" Fatshi " a dû composer avec le " Raïs ", l'ennemi politique d'hier. © JOHN WESSELS / BELGAIMAGE

L’année où Kabila a dû partager le pouvoir

Olivier Rogeau
Olivier Rogeau Journaliste au Vif

Investi président le 24 janvier, Félix Tshisekedi doit composer avec son prédécesseur, Joseph Kabila, resté maître du jeu. Une étrange cohabitation.

A six mois des célébrations du 60e anniversaire de l’indépendance du Congo, le surprenant mariage de raison entre le président Félix Tshisekedi, 56 ans, et son prédécesseur Joseph Kabila, 48 ans, tient toujours. Proclamé vainqueur de l’élection présidentielle controversée du 30 décembre 2018, le fils de l’opposant historique Etienne Tshisekedi a été investi le 24 janvier. Depuis lors, il a occupé le devant de la scène politique, avec ses promesses de réformes, son intense activité diplomatique et ses déplacements dans les provinces de l’Est en proie à l’insécurité.  » Fatshi  » a toutefois dû composer avec le  » Raïs « , l’ennemi politique d’hier, qui dispose d’une majorité écrasante à l’Assemblée nationale, au Sénat et dans les assemblées provinciales, et a gardé la main sur l’appareil sécuritaire. Un Kabila qui soigne son image de gentleman-farmer – il s’occupe de la ferme animalière de son immense domaine de Kingakati, près de Kinshasa -, mais dont la stratégie de reconquête de la présidence en 2024 se met déjà en place.

Pour autant, la cohabitation entre un président issu de l’opposition UDPS et l' » autorité morale  » du FCC, la vaste plateforme politique de l’ex-chef de l’Etat, se poursuit sans accros majeurs. A Kinshasa, il se dit même que l’entente est cordiale entre l’affable Tshisekedi, peu expérimenté en politique, et le taiseux Kabila, resté dix-huit ans à la tête du pays. Tous deux semblent avoir intérêt à ne pas écorner l’image d’une alternance pacifique. Les relations entre le président et le  » président honoraire  » sont, en tout cas, plus harmonieuses que celles de leurs formations respectives. Quand les négociations pour le partage du pouvoir s’enlisent ou que les esprits s’échauffent entre militants, les deux hommes se retrouvent chez l’un ou chez l’autre, dînent en compagnie de leurs épouses et palabrent pour trouver des compromis.
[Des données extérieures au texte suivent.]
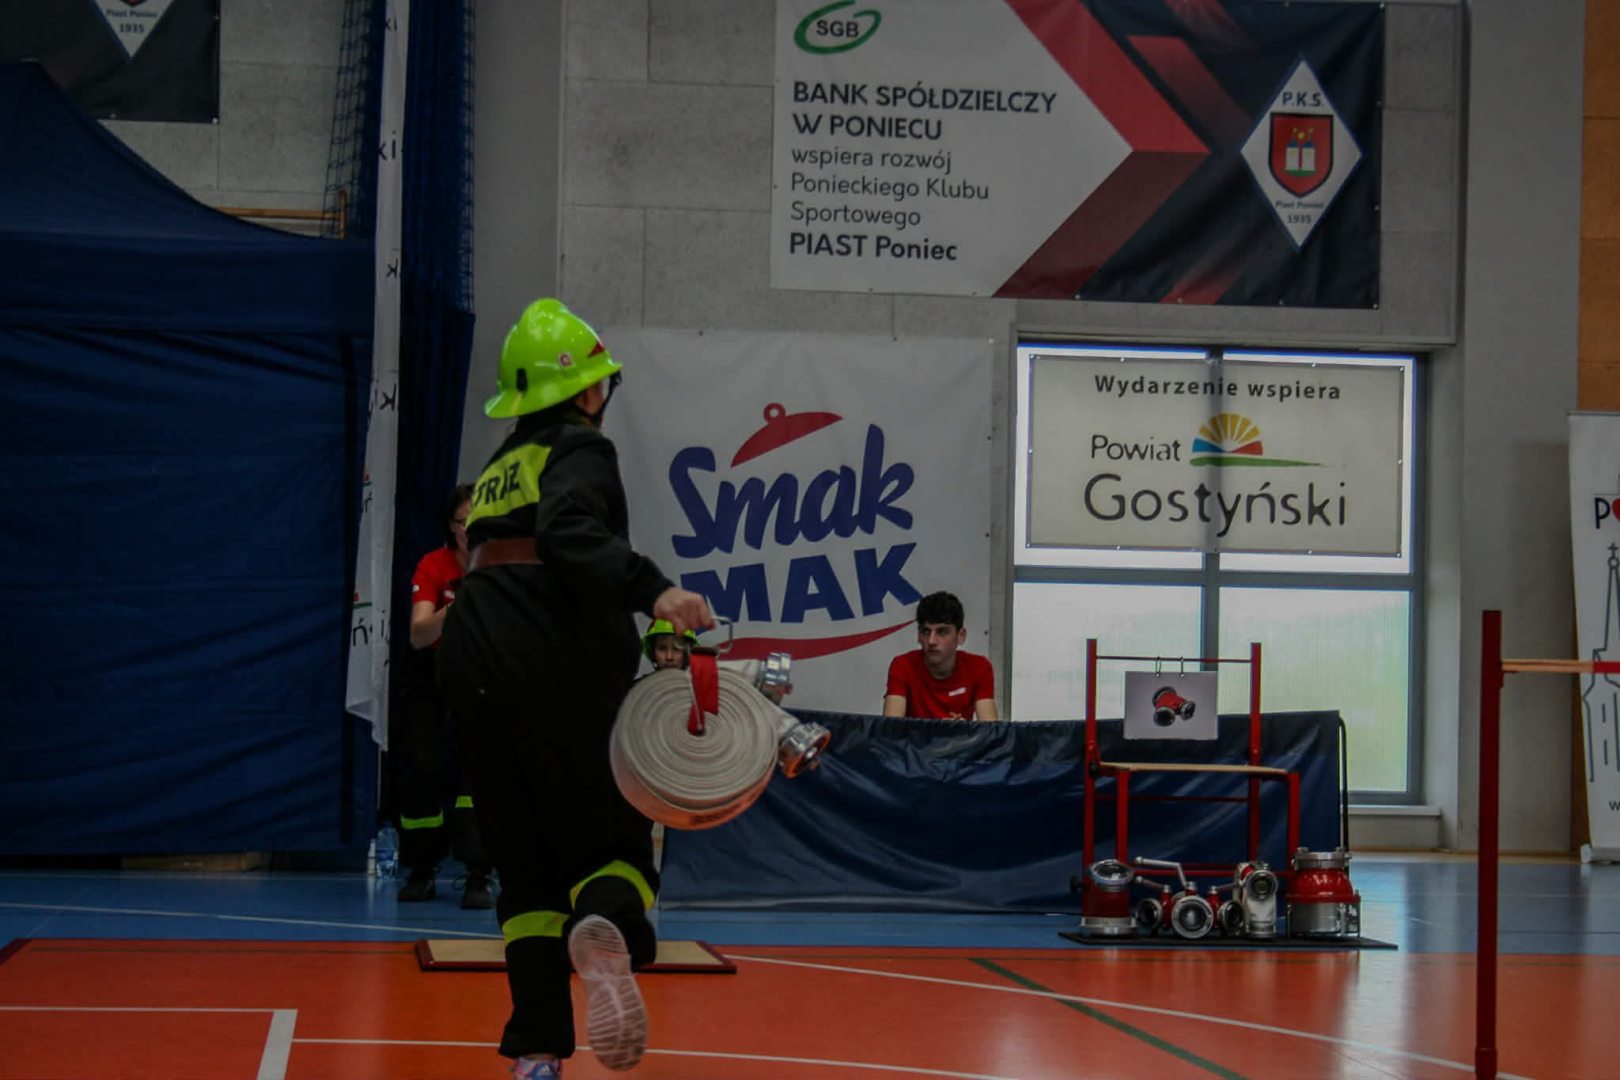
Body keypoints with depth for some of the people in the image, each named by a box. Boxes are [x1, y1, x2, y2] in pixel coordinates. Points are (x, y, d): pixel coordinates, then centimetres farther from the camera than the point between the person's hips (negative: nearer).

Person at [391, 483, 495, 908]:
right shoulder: (433, 566, -18)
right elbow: (418, 636, -29)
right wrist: (454, 608, -47)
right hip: (429, 679, 0)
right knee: (420, 771, -4)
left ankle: (478, 877, -14)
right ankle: (421, 872, 16)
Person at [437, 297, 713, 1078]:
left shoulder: (500, 467, 24)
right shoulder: (578, 447, 0)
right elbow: (570, 535, -20)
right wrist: (653, 590, -33)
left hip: (474, 660, 7)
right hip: (556, 668, -7)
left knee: (527, 858, 10)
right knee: (619, 830, -2)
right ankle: (606, 926, -39)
Au lendemain de la  » victoire  » de Félix Tshisekedi à la présidentielle, qualifiée de  » hold-up électoral  » par son principal rival Martin Fayulu, de nombreux observateurs prédisaient que le successeur de Joseph Kabila serait un président  » sans réel pouvoir « . Un an plus tard, si le rapport de force reste largement favorable au clan Kabila, Tshisekedi a réussi à conforter son autorité, sa légitimité et sa popularité. Assisté par une équipe de plus de cent personnes, il a profité du blocage des discussions en vue de former le gouvernement pour prendre des décisions et procéder à des nominations. Il a lancé des chantiers routiers dans le cadre de son Programme d’urgence. Il a promis la gratuité de l’enseignement primaire. Il a fait libérer les prisonniers politiques, signe concret d’une détente. Les exilés, dont les opposants Moïse Katumbi et Jean-Pierre Bemba, ont pu rentrer au pays. Tshisekedi cherche à mettre un terme aux tueries dans l’est du Congo. Et il a su retourner en sa faveur les pays qui contestaient son élection.

La marge de manoeuvre de Félix Tshisekedi reste toutefois étroite. Sa  » base  » a exigé la publication de l’accord secret qui le lie à Joseph Kabila. Pour préserver la stabilité du pays, Tshisekedi a dû maintenir en place des personnalités de l’ancien régime soupçonnées de détournements de fonds massifs. Le président n’a pas écarté les hauts responsables militaires visés par des sanctions américaines et européennes pour leur implication présumée dans des massacres et la répression de manifestations prodémocratie. Il a cédé au clan Kabila le poste de Premier ministre et les ministères stratégiques de la Défense, des Finances et des Mines. Mais la majorité de la population congolaise s’est résignée à donner sa chance au fils d’Etienne.